## Problem to work on
Copy out every one of the lines below, word for word and in the same order.

## Listed entries
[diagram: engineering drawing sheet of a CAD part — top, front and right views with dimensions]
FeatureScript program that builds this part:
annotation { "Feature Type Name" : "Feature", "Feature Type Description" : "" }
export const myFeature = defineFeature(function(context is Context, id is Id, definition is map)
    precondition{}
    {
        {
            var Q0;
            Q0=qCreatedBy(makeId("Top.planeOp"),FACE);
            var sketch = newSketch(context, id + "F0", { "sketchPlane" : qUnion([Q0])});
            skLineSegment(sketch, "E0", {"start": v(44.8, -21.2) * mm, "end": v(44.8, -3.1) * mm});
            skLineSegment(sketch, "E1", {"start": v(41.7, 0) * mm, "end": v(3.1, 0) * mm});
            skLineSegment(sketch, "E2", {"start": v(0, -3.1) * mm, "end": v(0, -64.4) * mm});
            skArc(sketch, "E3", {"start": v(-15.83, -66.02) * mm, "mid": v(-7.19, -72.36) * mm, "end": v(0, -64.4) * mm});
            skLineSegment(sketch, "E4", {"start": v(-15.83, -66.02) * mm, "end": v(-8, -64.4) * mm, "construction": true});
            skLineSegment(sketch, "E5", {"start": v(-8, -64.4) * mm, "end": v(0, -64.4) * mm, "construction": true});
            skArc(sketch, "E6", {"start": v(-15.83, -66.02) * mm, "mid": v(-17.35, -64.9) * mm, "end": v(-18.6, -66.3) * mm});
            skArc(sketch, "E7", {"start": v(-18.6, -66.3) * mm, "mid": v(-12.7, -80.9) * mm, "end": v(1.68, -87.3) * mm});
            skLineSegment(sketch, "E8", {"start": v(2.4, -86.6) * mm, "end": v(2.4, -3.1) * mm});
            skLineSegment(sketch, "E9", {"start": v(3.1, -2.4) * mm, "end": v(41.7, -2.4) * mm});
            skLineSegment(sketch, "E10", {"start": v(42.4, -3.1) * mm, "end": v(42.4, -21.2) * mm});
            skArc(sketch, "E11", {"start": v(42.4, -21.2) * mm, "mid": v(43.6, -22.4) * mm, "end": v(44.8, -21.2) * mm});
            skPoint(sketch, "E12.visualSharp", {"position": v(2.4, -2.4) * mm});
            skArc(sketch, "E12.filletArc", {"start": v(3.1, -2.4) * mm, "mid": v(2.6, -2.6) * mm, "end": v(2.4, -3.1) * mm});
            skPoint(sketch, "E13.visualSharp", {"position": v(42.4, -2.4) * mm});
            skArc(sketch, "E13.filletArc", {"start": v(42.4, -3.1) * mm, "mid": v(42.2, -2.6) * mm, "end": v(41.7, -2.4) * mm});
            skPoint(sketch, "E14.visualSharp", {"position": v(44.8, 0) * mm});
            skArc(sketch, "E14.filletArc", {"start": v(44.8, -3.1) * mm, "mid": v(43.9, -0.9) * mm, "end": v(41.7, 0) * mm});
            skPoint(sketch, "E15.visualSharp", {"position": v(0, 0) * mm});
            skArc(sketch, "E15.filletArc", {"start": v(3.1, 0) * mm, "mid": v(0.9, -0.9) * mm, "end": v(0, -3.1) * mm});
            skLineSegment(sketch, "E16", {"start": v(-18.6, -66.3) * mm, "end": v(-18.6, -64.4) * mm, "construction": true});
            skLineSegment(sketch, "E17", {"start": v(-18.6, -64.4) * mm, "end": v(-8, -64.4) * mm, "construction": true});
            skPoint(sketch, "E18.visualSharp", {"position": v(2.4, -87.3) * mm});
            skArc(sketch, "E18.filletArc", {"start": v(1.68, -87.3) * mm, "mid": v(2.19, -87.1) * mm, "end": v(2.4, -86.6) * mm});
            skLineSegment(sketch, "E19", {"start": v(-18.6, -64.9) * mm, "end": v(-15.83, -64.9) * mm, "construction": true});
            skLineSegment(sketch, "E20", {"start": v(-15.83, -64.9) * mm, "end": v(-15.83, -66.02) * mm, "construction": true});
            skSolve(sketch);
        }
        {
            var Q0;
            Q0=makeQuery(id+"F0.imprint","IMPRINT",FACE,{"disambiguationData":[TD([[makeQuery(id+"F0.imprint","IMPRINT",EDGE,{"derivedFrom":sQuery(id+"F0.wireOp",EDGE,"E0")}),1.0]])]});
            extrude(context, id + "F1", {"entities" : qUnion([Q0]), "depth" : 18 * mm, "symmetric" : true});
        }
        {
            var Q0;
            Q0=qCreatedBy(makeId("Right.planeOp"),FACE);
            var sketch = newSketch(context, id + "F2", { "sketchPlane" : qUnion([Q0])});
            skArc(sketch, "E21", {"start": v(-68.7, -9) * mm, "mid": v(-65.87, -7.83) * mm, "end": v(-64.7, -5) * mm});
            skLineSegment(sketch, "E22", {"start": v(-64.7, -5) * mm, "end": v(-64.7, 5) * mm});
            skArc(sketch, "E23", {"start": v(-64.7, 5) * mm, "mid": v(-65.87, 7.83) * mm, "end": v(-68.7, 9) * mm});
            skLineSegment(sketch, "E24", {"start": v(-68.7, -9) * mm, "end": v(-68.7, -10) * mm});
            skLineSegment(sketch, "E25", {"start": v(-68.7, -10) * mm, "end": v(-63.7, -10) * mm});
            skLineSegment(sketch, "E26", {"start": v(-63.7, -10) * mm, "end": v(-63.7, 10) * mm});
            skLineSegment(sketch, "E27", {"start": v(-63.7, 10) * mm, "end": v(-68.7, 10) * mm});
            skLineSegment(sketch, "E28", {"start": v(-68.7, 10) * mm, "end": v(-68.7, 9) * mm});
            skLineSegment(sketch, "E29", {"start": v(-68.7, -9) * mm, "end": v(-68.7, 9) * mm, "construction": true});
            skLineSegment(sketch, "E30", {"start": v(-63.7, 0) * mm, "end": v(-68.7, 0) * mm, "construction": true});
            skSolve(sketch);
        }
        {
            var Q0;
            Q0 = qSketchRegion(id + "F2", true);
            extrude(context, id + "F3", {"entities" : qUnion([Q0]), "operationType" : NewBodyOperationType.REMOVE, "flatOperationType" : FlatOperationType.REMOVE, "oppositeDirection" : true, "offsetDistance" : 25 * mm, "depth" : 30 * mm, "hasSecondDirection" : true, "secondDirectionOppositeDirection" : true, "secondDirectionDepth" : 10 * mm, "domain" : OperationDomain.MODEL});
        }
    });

## Reply to the exercise
[diagram: engineering drawing sheet of a CAD part — top, front and right views with dimensions]
FeatureScript program that builds this part:
annotation { "Feature Type Name" : "Feature", "Feature Type Description" : "" }
export const myFeature = defineFeature(function(context is Context, id is Id, definition is map)
    precondition{}
    {
        {
            var Q0;
            Q0=qCreatedBy(makeId("Top.planeOp"),FACE);
            var sketch = newSketch(context, id + "F0", { "sketchPlane" : qUnion([Q0])});
            skLineSegment(sketch, "E0", {"start": v(44.8, -21.2) * mm, "end": v(44.8, -3.1) * mm});
            skLineSegment(sketch, "E1", {"start": v(41.7, 0) * mm, "end": v(3.1, 0) * mm});
            skLineSegment(sketch, "E2", {"start": v(0, -3.1) * mm, "end": v(0, -64.4) * mm});
            skArc(sketch, "E3", {"start": v(-15.83, -66.02) * mm, "mid": v(-7.19, -72.36) * mm, "end": v(0, -64.4) * mm});
            skLineSegment(sketch, "E4", {"start": v(-15.83, -66.02) * mm, "end": v(-8, -64.4) * mm, "construction": true});
            skLineSegment(sketch, "E5", {"start": v(-8, -64.4) * mm, "end": v(0, -64.4) * mm, "construction": true});
            skArc(sketch, "E6", {"start": v(-15.83, -66.02) * mm, "mid": v(-17.35, -64.9) * mm, "end": v(-18.6, -66.3) * mm});
            skArc(sketch, "E7", {"start": v(-18.6, -66.3) * mm, "mid": v(-12.7, -80.9) * mm, "end": v(1.68, -87.3) * mm});
            skLineSegment(sketch, "E8", {"start": v(2.4, -86.6) * mm, "end": v(2.4, -3.1) * mm});
            skLineSegment(sketch, "E9", {"start": v(3.1, -2.4) * mm, "end": v(41.7, -2.4) * mm});
            skLineSegment(sketch, "E10", {"start": v(42.4, -3.1) * mm, "end": v(42.4, -21.2) * mm});
            skArc(sketch, "E11", {"start": v(42.4, -21.2) * mm, "mid": v(43.6, -22.4) * mm, "end": v(44.8, -21.2) * mm});
            skPoint(sketch, "E12.visualSharp", {"position": v(2.4, -2.4) * mm});
            skArc(sketch, "E12.filletArc", {"start": v(3.1, -2.4) * mm, "mid": v(2.6, -2.6) * mm, "end": v(2.4, -3.1) * mm});
            skPoint(sketch, "E13.visualSharp", {"position": v(42.4, -2.4) * mm});
            skArc(sketch, "E13.filletArc", {"start": v(42.4, -3.1) * mm, "mid": v(42.2, -2.6) * mm, "end": v(41.7, -2.4) * mm});
            skPoint(sketch, "E14.visualSharp", {"position": v(44.8, 0) * mm});
            skArc(sketch, "E14.filletArc", {"start": v(44.8, -3.1) * mm, "mid": v(43.9, -0.9) * mm, "end": v(41.7, 0) * mm});
            skPoint(sketch, "E15.visualSharp", {"position": v(0, 0) * mm});
            skArc(sketch, "E15.filletArc", {"start": v(3.1, 0) * mm, "mid": v(0.9, -0.9) * mm, "end": v(0, -3.1) * mm});
            skLineSegment(sketch, "E16", {"start": v(-18.6, -66.3) * mm, "end": v(-18.6, -64.4) * mm, "construction": true});
            skLineSegment(sketch, "E17", {"start": v(-18.6, -64.4) * mm, "end": v(-8, -64.4) * mm, "construction": true});
            skPoint(sketch, "E18.visualSharp", {"position": v(2.4, -87.3) * mm});
            skArc(sketch, "E18.filletArc", {"start": v(1.68, -87.3) * mm, "mid": v(2.19, -87.1) * mm, "end": v(2.4, -86.6) * mm});
            skLineSegment(sketch, "E19", {"start": v(-18.6, -64.9) * mm, "end": v(-15.83, -64.9) * mm, "construction": true});
            skLineSegment(sketch, "E20", {"start": v(-15.83, -64.9) * mm, "end": v(-15.83, -66.02) * mm, "construction": true});
            skSolve(sketch);
        }
        {
            var Q0;
            Q0=makeQuery(id+"F0.imprint","IMPRINT",FACE,{"disambiguationData":[TD([[makeQuery(id+"F0.imprint","IMPRINT",EDGE,{"derivedFrom":sQuery(id+"F0.wireOp",EDGE,"E0")}),1.0]])]});
            extrude(context, id + "F1", {"entities" : qUnion([Q0]), "depth" : 18 * mm, "symmetric" : true});
        }
        {
            var Q0;
            Q0=qCreatedBy(makeId("Right.planeOp"),FACE);
            var sketch = newSketch(context, id + "F2", { "sketchPlane" : qUnion([Q0])});
            skArc(sketch, "E21", {"start": v(-68.7, -9) * mm, "mid": v(-65.87, -7.83) * mm, "end": v(-64.7, -5) * mm});
            skLineSegment(sketch, "E22", {"start": v(-64.7, -5) * mm, "end": v(-64.7, 5) * mm});
            skArc(sketch, "E23", {"start": v(-64.7, 5) * mm, "mid": v(-65.87, 7.83) * mm, "end": v(-68.7, 9) * mm});
            skLineSegment(sketch, "E24", {"start": v(-68.7, -9) * mm, "end": v(-68.7, -10) * mm});
            skLineSegment(sketch, "E25", {"start": v(-68.7, -10) * mm, "end": v(-63.7, -10) * mm});
            skLineSegment(sketch, "E26", {"start": v(-63.7, -10) * mm, "end": v(-63.7, 10) * mm});
            skLineSegment(sketch, "E27", {"start": v(-63.7, 10) * mm, "end": v(-68.7, 10) * mm});
            skLineSegment(sketch, "E28", {"start": v(-68.7, 10) * mm, "end": v(-68.7, 9) * mm});
            skLineSegment(sketch, "E29", {"start": v(-68.7, -9) * mm, "end": v(-68.7, 9) * mm, "construction": true});
            skLineSegment(sketch, "E30", {"start": v(-63.7, 0) * mm, "end": v(-68.7, 0) * mm, "construction": true});
            skSolve(sketch);
        }
        {
            var Q0;
            Q0 = qSketchRegion(id + "F2", true);
            extrude(context, id + "F3", {"entities" : qUnion([Q0]), "operationType" : NewBodyOperationType.REMOVE, "flatOperationType" : FlatOperationType.REMOVE, "oppositeDirection" : true, "offsetDistance" : 25 * mm, "depth" : 30 * mm, "hasSecondDirection" : true, "secondDirectionOppositeDirection" : true, "secondDirectionDepth" : 10 * mm, "domain" : OperationDomain.MODEL});
        }
    });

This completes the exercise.